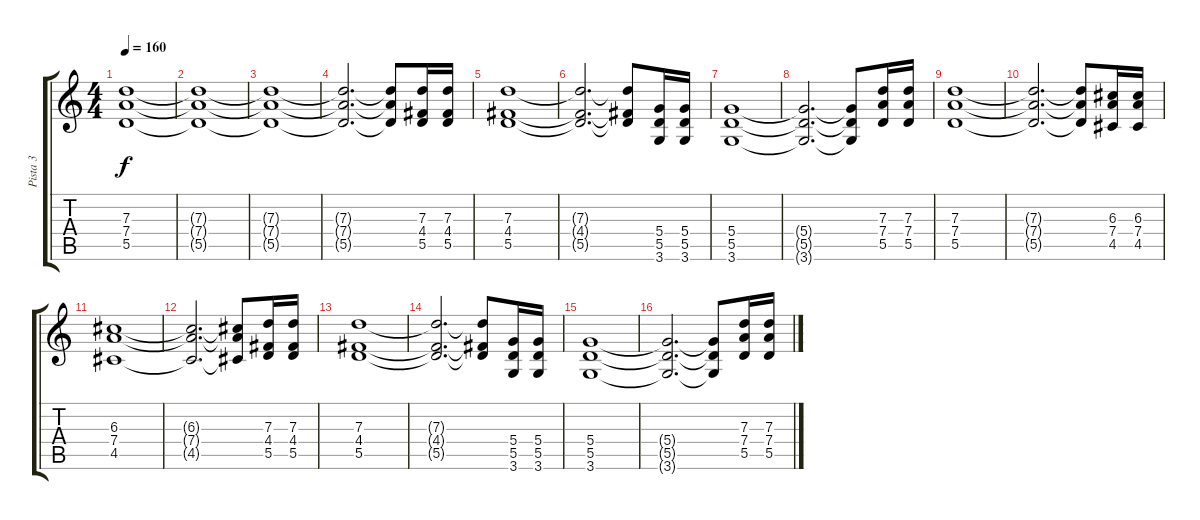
\track ("Pista 3" "Pista 3") {instrument overdrivenguitar}
\staff {score tabs}
\tuning (E4 B3 G3 D3 A2 E2) {hide}
\ts (4 4)
\tempo 160
\clef g2
\ks c
(7.3 7.4 5.5).1{dy f volume 0} |
(7.3{t} 7.4{t} 5.5{t}).1 |
(7.3{t} 7.4{t} 5.5{t}).1 |
(7.3{t} 7.4{t} 5.5{t}).2{d} (7.3{t} 7.4{t} 5.5{t}).8 (7.3 4.4 5.5).16{volume 10} (7.3 4.4 5.5).16 |
(7.3 4.4 5.5).1 |
(7.3{t} 4.4{t} 5.5{t}).2{d} (7.3{t} 4.4{t} 5.5{t}).8 (5.4 5.5 3.6).16 (5.4 5.5 3.6).16 |
(5.4 5.5 3.6).1 |
(5.4{t} 5.5{t} 3.6{t}).2{d} (5.4{t} 5.5{t} 3.6{t}).8 (7.3 7.4 5.5).16 (7.3 7.4 5.5).16 |
(7.3 7.4 5.5).1 |
(7.3{t} 7.4{t} 5.5{t}).2{d} (7.3{t} 7.4{t} 5.5{t}).8 (6.3 7.4 4.5).16 (6.3 7.4 4.5).16 |
(6.3 7.4 4.5).1 |
(6.3{t} 7.4{t} 4.5{t}).2{d} (6.3{t} 7.4{t} 4.5{t}).8 (7.3 4.4 5.5).16 (7.3 4.4 5.5).16 |
(7.3 4.4 5.5).1 |
(7.3{t} 4.4{t} 5.5{t}).2{d} (7.3{t} 4.4{t} 5.5{t}).8 (5.4 5.5 3.6).16 (5.4 5.5 3.6).16 |
(5.4 5.5 3.6).1 |
(5.4{t} 5.5{t} 3.6{t}).2{d} (5.4{t} 5.5{t} 3.6{t}).8 (7.3 7.4 5.5).16 (7.3 7.4 5.5).16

------------------------------------------------------------

What is needed ▸
Output each line of the data as a string in a JSON list, one entry per line, leaving out blank lines and the picture.

Response to this exercise ▸
[
  "\\track (\"Pista 3\" \"Pista 3\") {instrument overdrivenguitar}",
  "\\staff {score tabs}",
  "\\tuning (E4 B3 G3 D3 A2 E2) {hide}",
  "\\ts (4 4)",
  "\\tempo 160",
  "\\clef g2",
  "\\ks c",
  "(7.3 7.4 5.5).1{dy f volume 0} |",
  "(7.3{t} 7.4{t} 5.5{t}).1 |",
  "(7.3{t} 7.4{t} 5.5{t}).1 |",
  "(7.3{t} 7.4{t} 5.5{t}).2{d} (7.3{t} 7.4{t} 5.5{t}).8 (7.3 4.4 5.5).16{volume 10} (7.3 4.4 5.5).16 |",
  "(7.3 4.4 5.5).1 |",
  "(7.3{t} 4.4{t} 5.5{t}).2{d} (7.3{t} 4.4{t} 5.5{t}).8 (5.4 5.5 3.6).16 (5.4 5.5 3.6).16 |",
  "(5.4 5.5 3.6).1 |",
  "(5.4{t} 5.5{t} 3.6{t}).2{d} (5.4{t} 5.5{t} 3.6{t}).8 (7.3 7.4 5.5).16 (7.3 7.4 5.5).16 |",
  "(7.3 7.4 5.5).1 |",
  "(7.3{t} 7.4{t} 5.5{t}).2{d} (7.3{t} 7.4{t} 5.5{t}).8 (6.3 7.4 4.5).16 (6.3 7.4 4.5).16 |",
  "(6.3 7.4 4.5).1 |",
  "(6.3{t} 7.4{t} 4.5{t}).2{d} (6.3{t} 7.4{t} 4.5{t}).8 (7.3 4.4 5.5).16 (7.3 4.4 5.5).16 |",
  "(7.3 4.4 5.5).1 |",
  "(7.3{t} 4.4{t} 5.5{t}).2{d} (7.3{t} 4.4{t} 5.5{t}).8 (5.4 5.5 3.6).16 (5.4 5.5 3.6).16 |",
  "(5.4 5.5 3.6).1 |",
  "(5.4{t} 5.5{t} 3.6{t}).2{d} (5.4{t} 5.5{t} 3.6{t}).8 (7.3 7.4 5.5).16 (7.3 7.4 5.5).16"
]